Hispanics In STEM Thinking Creatively
10 Jan, 2013
STEM education is a promising inflection point for the Hispanic experience
Innovation starts with a question, which leads to new innovations and invigorate thinking. Creative thought is the lifeblood of innovation. Science, technology, engineering and math (STEM) education promises to increase student engagement and unlock creative thinking prompting innovation. This is an inflection point for the Hispanic experience.
When I worked for IBM, many of us had a famous “THINK” sign displayed in our labs and offices. It was a motto coined when Thomas Watson Sr. interrupted an uninspiring sales meeting by saying, “The trouble with every one of us is that we don’t think enough. We don’t get paid for working with our feet—we get paid for working with our heads.” He then wrote THINK on an easel. The rest is history.
So what are the trademarks of the unique ability to think creatively and be innovative? Does an inspirational formula, drawn from the experiences and lessons of cultural perspectives, exist? Let me share three real-life examples, not exactly all household names; yet, among many of the top STEM thinkers. Each was vexed with starting questions; each utilized his imagination and inherent cultural intelligence for discovering new ideas.
In the 1980s, a theory was developed that a giant asteroid struck Earth killing off the dinosaurs some 65 million years ago. The theory’s chief originator was Luis Alvarez, a Noble Prize winning physicist. His colleagues characterized him as the “prize wild idea man” because of the broad range of his activities. His research covered the gamut of high-energy physics including atomic nuclei, light, electrons and radar.
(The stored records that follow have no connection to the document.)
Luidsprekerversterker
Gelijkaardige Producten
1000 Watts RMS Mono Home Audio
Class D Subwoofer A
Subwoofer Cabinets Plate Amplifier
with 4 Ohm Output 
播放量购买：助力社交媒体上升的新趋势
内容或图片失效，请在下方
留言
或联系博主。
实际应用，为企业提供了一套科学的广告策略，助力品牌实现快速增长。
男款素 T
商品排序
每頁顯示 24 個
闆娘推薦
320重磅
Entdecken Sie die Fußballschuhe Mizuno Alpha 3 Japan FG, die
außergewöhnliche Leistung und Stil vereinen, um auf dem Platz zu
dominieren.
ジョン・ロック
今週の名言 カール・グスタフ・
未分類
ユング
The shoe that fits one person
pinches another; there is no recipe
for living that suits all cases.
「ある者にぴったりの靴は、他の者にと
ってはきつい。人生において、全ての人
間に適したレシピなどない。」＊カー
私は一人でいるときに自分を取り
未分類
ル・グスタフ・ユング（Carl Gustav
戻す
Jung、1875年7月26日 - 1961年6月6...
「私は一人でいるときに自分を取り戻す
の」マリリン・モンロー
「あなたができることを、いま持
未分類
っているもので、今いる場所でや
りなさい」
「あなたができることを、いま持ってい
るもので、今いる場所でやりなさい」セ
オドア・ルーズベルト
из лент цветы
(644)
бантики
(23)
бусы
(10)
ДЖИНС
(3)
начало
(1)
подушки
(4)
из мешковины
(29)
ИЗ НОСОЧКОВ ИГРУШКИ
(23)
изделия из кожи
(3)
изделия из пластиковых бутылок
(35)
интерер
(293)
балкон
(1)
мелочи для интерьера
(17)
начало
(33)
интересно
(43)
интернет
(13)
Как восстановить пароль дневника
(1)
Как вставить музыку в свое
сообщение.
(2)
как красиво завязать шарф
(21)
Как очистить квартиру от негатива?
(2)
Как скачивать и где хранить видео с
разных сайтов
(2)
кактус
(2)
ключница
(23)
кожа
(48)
Alvarez actually came upon the asteroid idea when he put his physics expertise to work during an archeological expedition in 1965. A U.S.-Egyptian team was trying to find hidden chambers in the Giza pyramid in Egypt by using subatomic particles to calculate the pyramid’s density. They never found these sequestered chambers.
How did Alvarez become an innovator? Obviously, he was very gifted in being able to bring his expertise in neutron-activation bombardment to develop results that supported this signature extinction theory. From the references I consulted, he credits his father in teaching him how to think as opposed to knowing what to think.